CMSA Computer Science for Mathematicians: Graph Neural Networks: Expressive Power, Generalization, and Extrapolation
Keyulu Xu - MIT
Recent advances in deep learning exploit the structure in data and architectures. Graph Neural Network (GNN) is a powerful framework for learning with graph-structured objects, and for learning the interaction of objects on a graph. Applications include recommender systems, drug discovery, physical and visual reasoning, program synthesis, and natural language processing.

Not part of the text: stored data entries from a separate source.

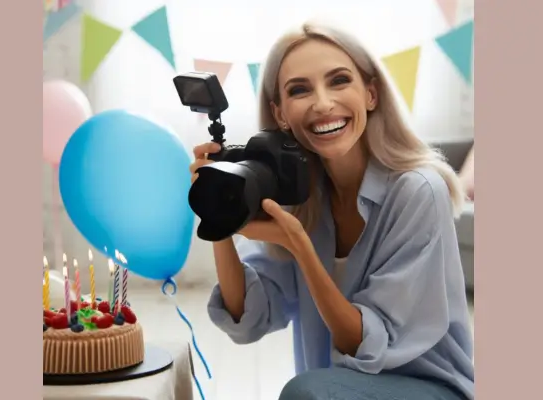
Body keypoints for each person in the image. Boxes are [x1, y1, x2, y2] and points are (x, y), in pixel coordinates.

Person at [189, 21, 474, 400]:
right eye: (299, 89)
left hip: (431, 389)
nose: (323, 103)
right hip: (340, 391)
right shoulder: (298, 196)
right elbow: (248, 319)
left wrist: (299, 245)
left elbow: (364, 345)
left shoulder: (417, 191)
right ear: (281, 115)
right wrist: (218, 208)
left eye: (339, 81)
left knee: (306, 392)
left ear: (371, 94)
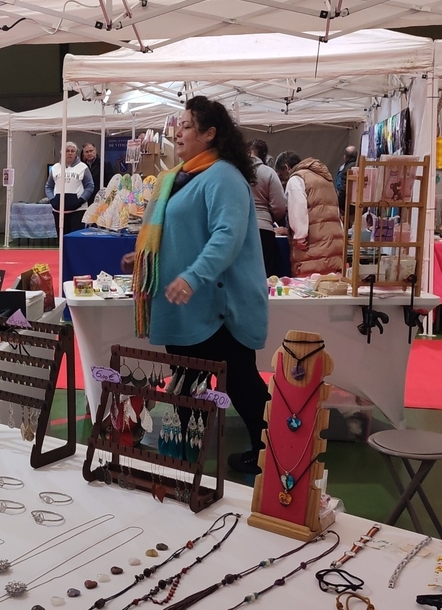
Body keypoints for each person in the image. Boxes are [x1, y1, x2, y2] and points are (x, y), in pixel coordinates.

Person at [128, 96, 270, 475]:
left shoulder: (223, 176)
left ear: (210, 134)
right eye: (179, 124)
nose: (178, 132)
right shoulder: (181, 177)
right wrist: (146, 256)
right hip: (188, 305)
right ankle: (185, 456)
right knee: (189, 382)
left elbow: (227, 236)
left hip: (217, 306)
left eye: (187, 125)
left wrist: (192, 276)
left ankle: (274, 456)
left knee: (240, 383)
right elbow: (181, 232)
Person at [285, 152, 346, 277]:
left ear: (286, 168)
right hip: (335, 241)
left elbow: (298, 208)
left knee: (309, 284)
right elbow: (336, 210)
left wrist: (299, 236)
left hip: (313, 244)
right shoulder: (325, 178)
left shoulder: (296, 179)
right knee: (331, 283)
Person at [249, 139, 287, 279]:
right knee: (266, 275)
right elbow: (279, 205)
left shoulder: (236, 171)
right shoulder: (269, 173)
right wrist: (269, 218)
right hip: (264, 229)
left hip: (240, 228)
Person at [44, 141, 95, 235]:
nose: (70, 153)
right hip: (58, 211)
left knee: (75, 239)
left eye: (72, 151)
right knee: (61, 239)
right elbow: (48, 186)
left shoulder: (83, 167)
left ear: (76, 153)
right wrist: (52, 200)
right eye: (67, 151)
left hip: (78, 210)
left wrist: (81, 200)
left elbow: (90, 185)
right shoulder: (55, 168)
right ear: (62, 153)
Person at [335, 145, 359, 211]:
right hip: (357, 204)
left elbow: (343, 188)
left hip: (346, 205)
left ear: (346, 157)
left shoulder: (346, 169)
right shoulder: (359, 166)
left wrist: (339, 204)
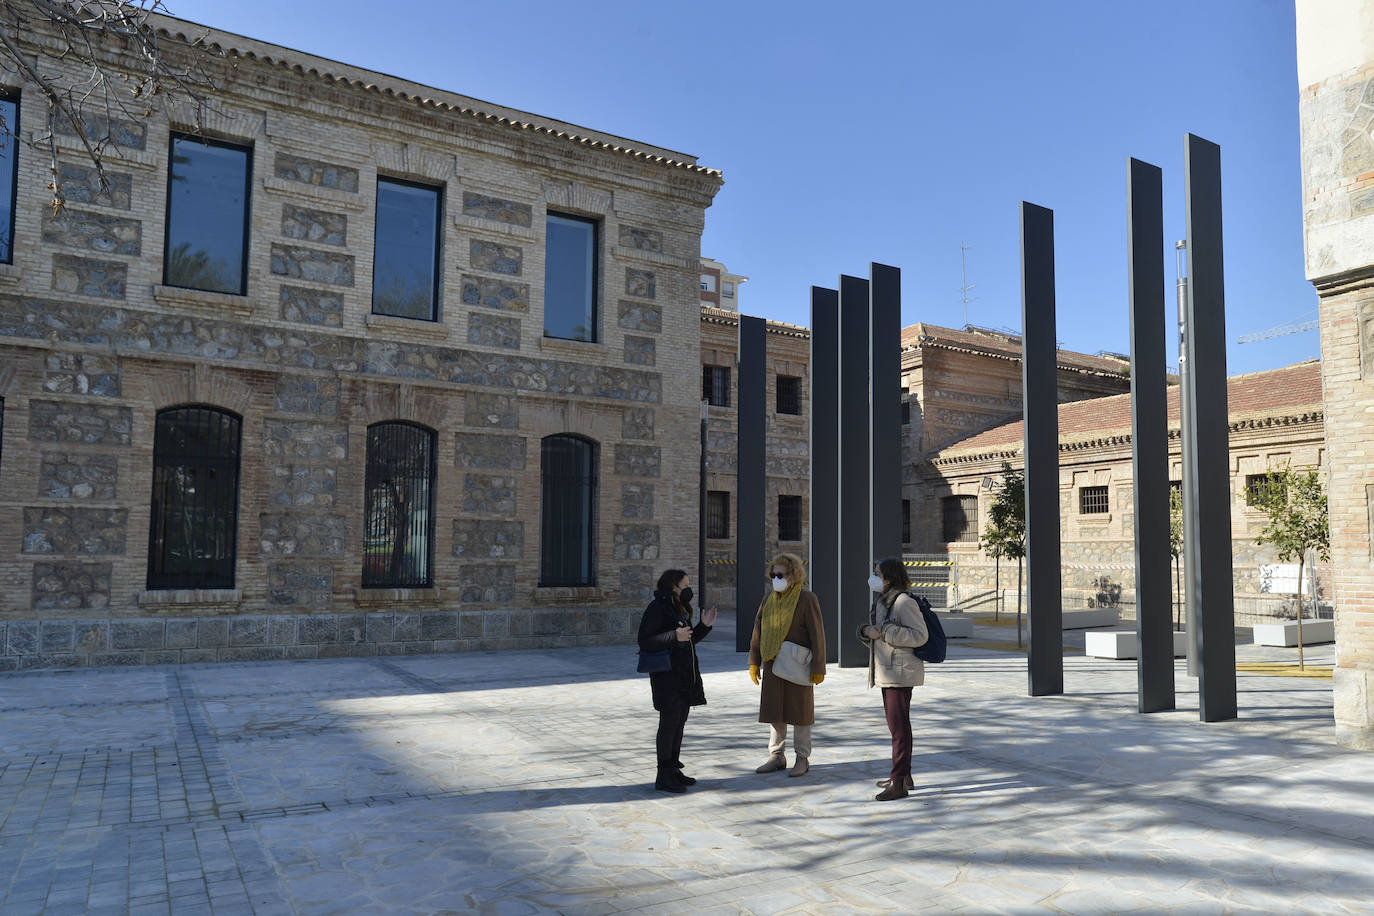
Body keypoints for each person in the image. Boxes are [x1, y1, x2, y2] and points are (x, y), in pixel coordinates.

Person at [638, 568, 717, 793]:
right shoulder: (657, 608)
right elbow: (645, 640)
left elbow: (688, 641)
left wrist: (705, 626)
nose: (688, 590)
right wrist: (674, 636)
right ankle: (662, 775)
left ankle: (673, 769)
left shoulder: (678, 608)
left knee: (679, 723)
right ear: (672, 586)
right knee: (669, 724)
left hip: (683, 676)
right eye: (684, 585)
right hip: (667, 677)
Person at [748, 552, 826, 777]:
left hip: (798, 665)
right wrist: (754, 661)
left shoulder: (807, 599)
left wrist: (819, 668)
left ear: (793, 575)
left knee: (800, 713)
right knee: (775, 711)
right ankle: (776, 755)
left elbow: (817, 635)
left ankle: (802, 757)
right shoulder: (769, 599)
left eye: (780, 574)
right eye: (773, 574)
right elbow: (758, 631)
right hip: (773, 663)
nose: (775, 579)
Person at [858, 556, 929, 801]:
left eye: (877, 573)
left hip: (900, 672)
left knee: (899, 728)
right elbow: (876, 631)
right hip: (887, 670)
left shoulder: (903, 602)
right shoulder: (883, 601)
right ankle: (903, 774)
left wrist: (886, 631)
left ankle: (898, 781)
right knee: (896, 727)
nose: (873, 578)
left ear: (889, 578)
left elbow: (920, 636)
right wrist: (867, 631)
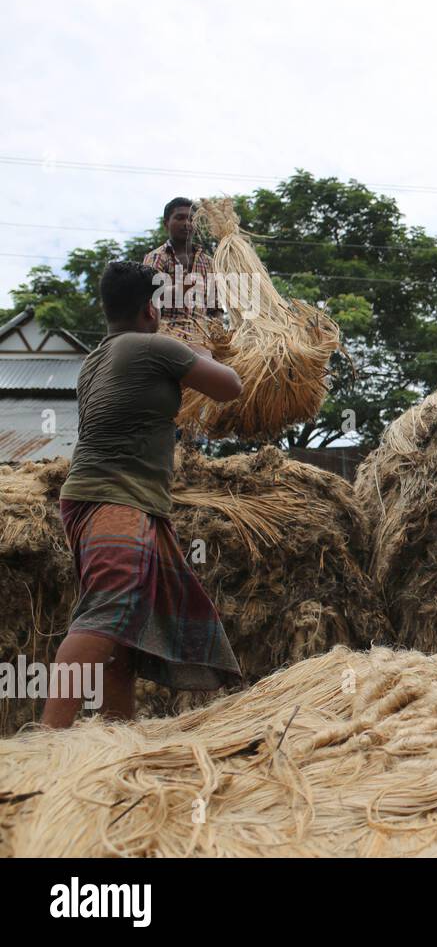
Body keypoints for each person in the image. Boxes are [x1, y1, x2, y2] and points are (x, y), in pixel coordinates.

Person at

In this talk, we study GNNs from the following aspects: expressive power, generalization, and extrapolation. We characterize the expressive power of GNNs from the perspective of graph isomorphism tests. We show an upper bound that GNNs are at most as powerful as a Weisfeiler-Lehman test. We then show conditions to achieve this upper bound, and present a maximally powerful GNN. Next, we analyze the generalization of GNNs. The optimization trajectories of over-parameterized GNNs trained by gradient descent correspond to those of kernel regression using a specific graph neural tangent kernel. Using this relation, we show GNNs provably learn a class of functions on graphs. More generally, we study how the architectural inductive biases influence generalization in a task. We introduce an algorithmic alignment measure, and show better alignment implies better generalization. Our framework suggests GNNs can sample-efficiently learn dynamic programming algorithms. Finally, we study how neural networks trained by gradient descent extrapolate, i.e., what they learn outside the support of the training distribution (e.g., on larger graphs or edge weights). We prove a linear extrapolation behavior of ReLU multilayer perceptrons (MLPs), and identify conditions under which MLPs and GNNs extrapolate well. Our results suggest how a good representation or architecture can help extrapolation.